Everything from the line with "left knee: (84, 211)" through the last line of the records below should be copied exactly, both ends included.

⟨

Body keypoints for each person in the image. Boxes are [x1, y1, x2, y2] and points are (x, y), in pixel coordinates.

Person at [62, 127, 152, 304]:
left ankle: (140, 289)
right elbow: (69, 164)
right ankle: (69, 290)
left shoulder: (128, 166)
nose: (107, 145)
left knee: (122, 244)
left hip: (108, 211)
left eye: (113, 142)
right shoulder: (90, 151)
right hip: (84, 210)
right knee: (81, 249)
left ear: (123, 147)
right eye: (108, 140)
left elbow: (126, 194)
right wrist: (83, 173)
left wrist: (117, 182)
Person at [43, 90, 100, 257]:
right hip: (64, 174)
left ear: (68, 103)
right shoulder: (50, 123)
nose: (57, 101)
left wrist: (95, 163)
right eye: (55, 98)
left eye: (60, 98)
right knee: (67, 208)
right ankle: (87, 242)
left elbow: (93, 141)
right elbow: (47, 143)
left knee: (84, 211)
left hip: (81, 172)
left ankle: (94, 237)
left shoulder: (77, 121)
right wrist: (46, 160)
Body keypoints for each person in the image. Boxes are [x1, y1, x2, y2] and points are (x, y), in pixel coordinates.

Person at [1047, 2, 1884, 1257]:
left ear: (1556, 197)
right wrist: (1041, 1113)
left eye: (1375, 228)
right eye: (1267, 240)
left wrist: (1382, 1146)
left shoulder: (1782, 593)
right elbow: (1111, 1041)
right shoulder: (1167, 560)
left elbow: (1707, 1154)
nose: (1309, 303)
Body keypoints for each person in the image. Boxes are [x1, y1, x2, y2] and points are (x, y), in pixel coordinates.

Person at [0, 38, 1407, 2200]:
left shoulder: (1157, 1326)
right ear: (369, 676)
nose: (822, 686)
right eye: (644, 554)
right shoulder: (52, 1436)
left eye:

⟩

Answer =>
left knee: (84, 211)
left hip: (81, 172)
left ankle: (94, 237)
left shoulder: (77, 121)
right wrist: (46, 160)
Body keypoints for each person in the image. Boxes are [x1, y1, x2, y2] and points are (x, y), in pixel coordinates.

Person at [1047, 2, 1884, 1257]:
left ear: (1556, 197)
right wrist: (1041, 1113)
left eye: (1375, 228)
right eye: (1267, 240)
left wrist: (1382, 1146)
left shoulder: (1782, 593)
right elbow: (1111, 1041)
right shoulder: (1167, 560)
left elbow: (1707, 1154)
nose: (1309, 303)
Body keypoints for each person in the image. Boxes are [x1, y1, x2, y2] and points are (x, y), in pixel coordinates.

Person at [0, 38, 1407, 2200]:
left shoulder: (1157, 1326)
right ear: (369, 676)
nose: (822, 686)
right eye: (644, 554)
right shoulder: (52, 1436)
left eye:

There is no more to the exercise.